RE: DRAFT XML Core WG review of Efficient XML Interchange (EXI) Format 1.0 from Grosso, Paul on 2007-08-20 (public-xml-core-wg@w3.org from August 2007)

From: Grosso, Paul <pgrosso@ptc.com>
Date: Mon, 20 Aug 2007 15:10:56 -0400
To: <public-xml-core-wg@w3.org>
Message-ID: <CF83BAA719FD2C439D25CBB1C9D1D30208734AED@HQ-MAIL4.ptcnet.ptc.com>
Interesting and most likely worthwhile comments.

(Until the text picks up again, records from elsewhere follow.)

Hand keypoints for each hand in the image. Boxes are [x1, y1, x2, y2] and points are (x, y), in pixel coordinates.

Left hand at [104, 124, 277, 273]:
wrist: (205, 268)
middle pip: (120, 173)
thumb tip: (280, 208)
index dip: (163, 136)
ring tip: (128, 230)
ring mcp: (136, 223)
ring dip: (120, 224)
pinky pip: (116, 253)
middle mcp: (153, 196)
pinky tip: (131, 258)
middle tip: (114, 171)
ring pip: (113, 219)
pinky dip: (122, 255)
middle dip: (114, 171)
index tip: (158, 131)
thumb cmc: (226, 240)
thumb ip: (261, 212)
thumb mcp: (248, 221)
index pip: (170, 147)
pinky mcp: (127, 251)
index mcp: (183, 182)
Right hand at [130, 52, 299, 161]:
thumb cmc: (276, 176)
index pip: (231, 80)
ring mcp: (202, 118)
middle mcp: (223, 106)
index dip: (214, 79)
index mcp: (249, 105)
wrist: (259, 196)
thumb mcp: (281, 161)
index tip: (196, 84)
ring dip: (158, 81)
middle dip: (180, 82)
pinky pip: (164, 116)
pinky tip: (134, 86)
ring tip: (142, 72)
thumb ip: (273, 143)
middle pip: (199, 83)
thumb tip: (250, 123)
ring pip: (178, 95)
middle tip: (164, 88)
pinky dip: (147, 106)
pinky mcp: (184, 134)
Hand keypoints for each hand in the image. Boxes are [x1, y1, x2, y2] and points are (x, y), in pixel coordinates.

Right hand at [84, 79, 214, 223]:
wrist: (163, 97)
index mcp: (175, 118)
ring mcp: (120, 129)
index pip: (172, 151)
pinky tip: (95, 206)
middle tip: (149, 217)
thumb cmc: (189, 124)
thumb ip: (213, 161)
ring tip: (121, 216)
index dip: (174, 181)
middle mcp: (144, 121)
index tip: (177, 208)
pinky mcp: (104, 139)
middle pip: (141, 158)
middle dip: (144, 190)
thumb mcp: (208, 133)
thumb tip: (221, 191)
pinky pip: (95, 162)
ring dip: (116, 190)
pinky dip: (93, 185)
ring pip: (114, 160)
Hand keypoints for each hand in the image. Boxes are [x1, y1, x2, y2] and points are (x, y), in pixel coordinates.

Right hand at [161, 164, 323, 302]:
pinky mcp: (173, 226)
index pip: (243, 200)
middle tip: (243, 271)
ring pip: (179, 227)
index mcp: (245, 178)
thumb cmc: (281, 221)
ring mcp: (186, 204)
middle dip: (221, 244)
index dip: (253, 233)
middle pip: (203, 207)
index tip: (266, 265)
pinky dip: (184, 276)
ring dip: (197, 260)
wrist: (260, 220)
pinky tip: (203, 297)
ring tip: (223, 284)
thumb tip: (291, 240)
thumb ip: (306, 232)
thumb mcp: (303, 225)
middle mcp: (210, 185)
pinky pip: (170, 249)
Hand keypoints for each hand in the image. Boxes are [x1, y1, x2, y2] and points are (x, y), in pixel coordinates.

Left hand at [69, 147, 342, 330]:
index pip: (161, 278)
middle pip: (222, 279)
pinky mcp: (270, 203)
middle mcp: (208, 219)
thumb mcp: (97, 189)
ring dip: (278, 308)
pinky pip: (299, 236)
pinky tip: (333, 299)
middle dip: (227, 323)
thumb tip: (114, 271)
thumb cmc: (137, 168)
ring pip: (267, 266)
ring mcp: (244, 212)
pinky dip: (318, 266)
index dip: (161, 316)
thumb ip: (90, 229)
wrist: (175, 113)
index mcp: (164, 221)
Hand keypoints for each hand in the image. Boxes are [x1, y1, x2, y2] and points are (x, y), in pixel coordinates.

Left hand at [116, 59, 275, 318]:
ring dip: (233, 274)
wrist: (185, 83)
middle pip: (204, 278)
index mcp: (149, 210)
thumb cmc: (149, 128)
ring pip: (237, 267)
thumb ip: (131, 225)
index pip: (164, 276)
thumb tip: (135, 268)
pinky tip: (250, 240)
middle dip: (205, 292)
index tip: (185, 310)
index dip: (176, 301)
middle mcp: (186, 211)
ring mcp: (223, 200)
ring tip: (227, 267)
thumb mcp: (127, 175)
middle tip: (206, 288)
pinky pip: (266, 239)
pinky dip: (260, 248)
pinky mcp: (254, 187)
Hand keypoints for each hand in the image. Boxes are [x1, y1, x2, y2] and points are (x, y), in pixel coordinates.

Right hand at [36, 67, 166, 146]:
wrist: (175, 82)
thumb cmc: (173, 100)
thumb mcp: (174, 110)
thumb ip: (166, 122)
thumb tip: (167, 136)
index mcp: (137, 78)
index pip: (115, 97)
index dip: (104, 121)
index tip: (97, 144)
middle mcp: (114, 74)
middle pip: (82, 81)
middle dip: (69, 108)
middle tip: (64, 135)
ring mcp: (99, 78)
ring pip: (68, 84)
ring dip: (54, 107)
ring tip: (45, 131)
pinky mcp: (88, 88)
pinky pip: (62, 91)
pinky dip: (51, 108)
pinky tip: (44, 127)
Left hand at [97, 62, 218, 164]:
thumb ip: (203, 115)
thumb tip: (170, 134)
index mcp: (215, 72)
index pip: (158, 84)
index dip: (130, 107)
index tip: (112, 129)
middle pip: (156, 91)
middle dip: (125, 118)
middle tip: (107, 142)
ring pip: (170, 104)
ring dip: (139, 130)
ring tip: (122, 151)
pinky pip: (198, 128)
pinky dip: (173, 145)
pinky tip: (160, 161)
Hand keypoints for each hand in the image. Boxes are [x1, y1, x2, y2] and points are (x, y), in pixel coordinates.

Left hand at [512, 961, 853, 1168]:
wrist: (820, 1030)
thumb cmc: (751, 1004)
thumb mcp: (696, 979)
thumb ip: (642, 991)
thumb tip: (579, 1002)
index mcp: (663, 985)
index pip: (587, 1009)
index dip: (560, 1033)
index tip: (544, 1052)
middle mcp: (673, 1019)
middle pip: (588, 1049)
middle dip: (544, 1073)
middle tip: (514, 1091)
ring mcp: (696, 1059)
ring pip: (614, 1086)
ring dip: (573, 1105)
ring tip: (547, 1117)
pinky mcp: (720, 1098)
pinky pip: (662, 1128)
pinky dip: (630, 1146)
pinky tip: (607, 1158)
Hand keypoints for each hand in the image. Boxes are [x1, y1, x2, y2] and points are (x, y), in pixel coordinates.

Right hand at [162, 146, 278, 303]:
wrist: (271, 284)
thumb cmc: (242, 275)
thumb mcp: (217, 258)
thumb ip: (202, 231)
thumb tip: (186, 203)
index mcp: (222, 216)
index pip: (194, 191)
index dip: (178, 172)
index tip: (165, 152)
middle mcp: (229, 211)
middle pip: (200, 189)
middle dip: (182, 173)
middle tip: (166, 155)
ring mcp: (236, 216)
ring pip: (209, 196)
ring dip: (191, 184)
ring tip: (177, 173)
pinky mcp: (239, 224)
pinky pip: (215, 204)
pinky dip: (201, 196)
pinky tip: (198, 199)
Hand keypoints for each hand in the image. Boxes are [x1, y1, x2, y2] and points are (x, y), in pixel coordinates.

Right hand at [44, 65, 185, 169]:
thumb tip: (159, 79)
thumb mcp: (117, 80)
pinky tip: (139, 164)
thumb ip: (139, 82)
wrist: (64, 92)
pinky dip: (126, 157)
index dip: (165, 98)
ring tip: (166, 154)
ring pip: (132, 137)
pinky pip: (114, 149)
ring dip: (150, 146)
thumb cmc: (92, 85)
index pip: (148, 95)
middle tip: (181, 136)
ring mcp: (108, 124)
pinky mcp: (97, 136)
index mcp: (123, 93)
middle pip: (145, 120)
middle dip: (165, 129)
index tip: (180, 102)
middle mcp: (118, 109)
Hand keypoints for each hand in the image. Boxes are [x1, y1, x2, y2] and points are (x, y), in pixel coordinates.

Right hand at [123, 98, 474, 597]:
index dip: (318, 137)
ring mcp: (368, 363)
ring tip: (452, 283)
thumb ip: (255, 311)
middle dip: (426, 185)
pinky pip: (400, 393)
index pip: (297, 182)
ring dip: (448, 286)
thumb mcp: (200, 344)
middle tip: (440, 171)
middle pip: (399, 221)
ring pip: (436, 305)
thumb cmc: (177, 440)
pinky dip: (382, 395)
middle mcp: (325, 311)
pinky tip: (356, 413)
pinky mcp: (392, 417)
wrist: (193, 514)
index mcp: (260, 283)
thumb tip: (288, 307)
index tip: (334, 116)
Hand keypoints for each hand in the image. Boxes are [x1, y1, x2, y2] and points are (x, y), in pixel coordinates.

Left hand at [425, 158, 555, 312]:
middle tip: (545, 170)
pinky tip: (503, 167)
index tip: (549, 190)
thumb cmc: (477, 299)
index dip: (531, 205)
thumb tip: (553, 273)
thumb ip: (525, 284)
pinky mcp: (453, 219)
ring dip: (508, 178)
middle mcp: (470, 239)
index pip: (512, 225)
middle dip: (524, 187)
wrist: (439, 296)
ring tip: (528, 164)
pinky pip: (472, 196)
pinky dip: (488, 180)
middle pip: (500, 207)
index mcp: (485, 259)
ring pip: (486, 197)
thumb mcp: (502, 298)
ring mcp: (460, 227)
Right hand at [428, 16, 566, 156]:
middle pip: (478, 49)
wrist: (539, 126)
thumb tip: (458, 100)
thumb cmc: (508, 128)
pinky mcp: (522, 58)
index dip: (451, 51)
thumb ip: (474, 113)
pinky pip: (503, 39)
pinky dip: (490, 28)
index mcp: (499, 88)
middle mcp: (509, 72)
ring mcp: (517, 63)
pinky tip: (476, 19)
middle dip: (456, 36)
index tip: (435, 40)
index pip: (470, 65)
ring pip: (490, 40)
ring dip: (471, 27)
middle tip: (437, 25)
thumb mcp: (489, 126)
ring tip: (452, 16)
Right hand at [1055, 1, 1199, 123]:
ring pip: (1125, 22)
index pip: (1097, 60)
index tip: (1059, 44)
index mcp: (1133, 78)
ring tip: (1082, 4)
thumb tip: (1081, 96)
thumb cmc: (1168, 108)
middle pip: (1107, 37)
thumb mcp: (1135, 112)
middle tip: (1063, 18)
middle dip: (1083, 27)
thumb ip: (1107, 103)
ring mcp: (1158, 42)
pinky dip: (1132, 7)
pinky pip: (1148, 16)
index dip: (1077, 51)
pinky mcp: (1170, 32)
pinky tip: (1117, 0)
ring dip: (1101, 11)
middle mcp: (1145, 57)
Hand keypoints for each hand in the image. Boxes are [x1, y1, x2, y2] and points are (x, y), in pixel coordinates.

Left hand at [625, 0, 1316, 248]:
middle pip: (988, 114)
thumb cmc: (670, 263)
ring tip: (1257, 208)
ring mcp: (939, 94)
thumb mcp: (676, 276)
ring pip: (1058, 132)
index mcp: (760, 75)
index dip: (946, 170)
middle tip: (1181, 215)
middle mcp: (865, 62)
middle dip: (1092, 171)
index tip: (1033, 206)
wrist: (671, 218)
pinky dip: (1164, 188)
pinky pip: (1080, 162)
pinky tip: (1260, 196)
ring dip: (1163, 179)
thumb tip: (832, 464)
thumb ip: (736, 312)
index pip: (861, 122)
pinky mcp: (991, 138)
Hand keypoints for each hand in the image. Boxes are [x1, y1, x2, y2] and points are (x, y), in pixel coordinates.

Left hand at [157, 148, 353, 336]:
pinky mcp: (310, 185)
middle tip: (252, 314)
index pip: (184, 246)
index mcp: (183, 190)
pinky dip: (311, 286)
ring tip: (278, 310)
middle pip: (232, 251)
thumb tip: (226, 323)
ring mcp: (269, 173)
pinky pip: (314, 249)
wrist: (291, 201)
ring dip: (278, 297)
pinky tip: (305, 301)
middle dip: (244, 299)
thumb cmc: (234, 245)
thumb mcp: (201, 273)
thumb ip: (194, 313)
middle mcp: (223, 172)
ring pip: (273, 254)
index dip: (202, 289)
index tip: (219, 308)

But what about the bigger picture.  I assume EXI is
a (different from XML 1.x) way to serialize an XML
infoset--is this correct?  Does EXI describe the same
set of infosets as XML 1.x?

Is EXI something the XML Core WG should support, allow,
or argue against?  

paul


> -----Original Message-----
> From: public-xml-core-wg-request@w3.org 
> [mailto:public-xml-core-wg-request@w3.org] On Behalf Of John Cowan
> Sent: Monday, 2007 August 20 12:39
> To: public-xml-core-wg@w3.org
> Subject: DRAFT XML Core WG review of Efficient XML 
> Interchange (EXI) Format 1.0
> 
> 
> [I have written this draft in the first person plural, but its current
> state reflects John Cowan's views only.]
> 
> This is the XML Core WG's review of EXI WD1 (2007-07-16).  Items are
> mostly in the order they appear in the draft, and do not appear in
> priority order.
> 
> 1) We find the draft somewhat hard to follow; in particular, 
> the unusual
> and non-standard grammar notation is not easy to grasp at a glance;
> the explanation of compression should be postponed to after 
> the grammars
> section; the explanation of event codes is very hard to follow.
> 
> 2) We believe it is essential to provide (as called out in an 
> editorial
> note) a better magic number for EXI.  The current magic number is only
> 2 bits long, and serves to discriminate between EXI and XML, but not
> between EXI and other formats.  This should be fixed by using 
> a 3-4 byte
> magic number.
> 
> 3) We believe that an XML document containing xsi:type attributes
> should be treated as a schema-informed document rather than a 
> schemaless
> document.  This allows processes that create a single XML document to
> decorate it with xsi:type attributes and then get good results from an
> EXI encoder following in the pipeline.
> 
> 4) Reversing the digits when representing decimal fractions (and
> fractions of seconds in the date-time datatypes) is very unnatural.
> We think it is better to use a (total digits, scale factor) pair.
> Thus instead of representing 12.345 as (12,543) it would be (12345,3).
> This is one byte longer, but much easier to decode properly.
> 
> 5) IEEE float representation is better on all counts than the 
> specialized
> representation.  It's true that some hardwares can't process 
> it directly,
> but *no* hardware can process the current EXI representation.
> 
> 6) The current date-time representation expresses a date as 
> ((years-2000),
> (month*31+day), hour*1440+minute*60+seconds, reversed fractional
> second).  However, logically years and months can be reduced 
> to months,
> and days can be reduced to seconds, since leap seconds are ignored.
> We therefore propose the following triple: ((year-2000)*12+month,
> day*86400+hour*1440+minute*60+seconds scaled, scale factor).  If
> fraction scaling is rejected, this would become ((year-2000)*12+month,
> day*86400+hour*1440+minute*60+seconds, reversed fractional second).
> 
> 7) We believe that the current representation of strings has no
> material advantage over UTF-8, since although it uses at most 3 bytes
> per character, 4-byte UTF characters are very rare except in documents
> written in obsolete scripts.
> 
> [This discharges my action.]
> 
> -- 
> Híggledy-pìggledy / XML programmers            John Cowan
> Try to escape those / I-eighteen-N woes;        
> http://www.ccil.org/~cowan
> Incontrovertibly / What we need more of is      cowan@ccil.org
> Unicode weenies and / François Yergeaus.
>
Received on Monday, 20 August 2007 19:11:14 UTC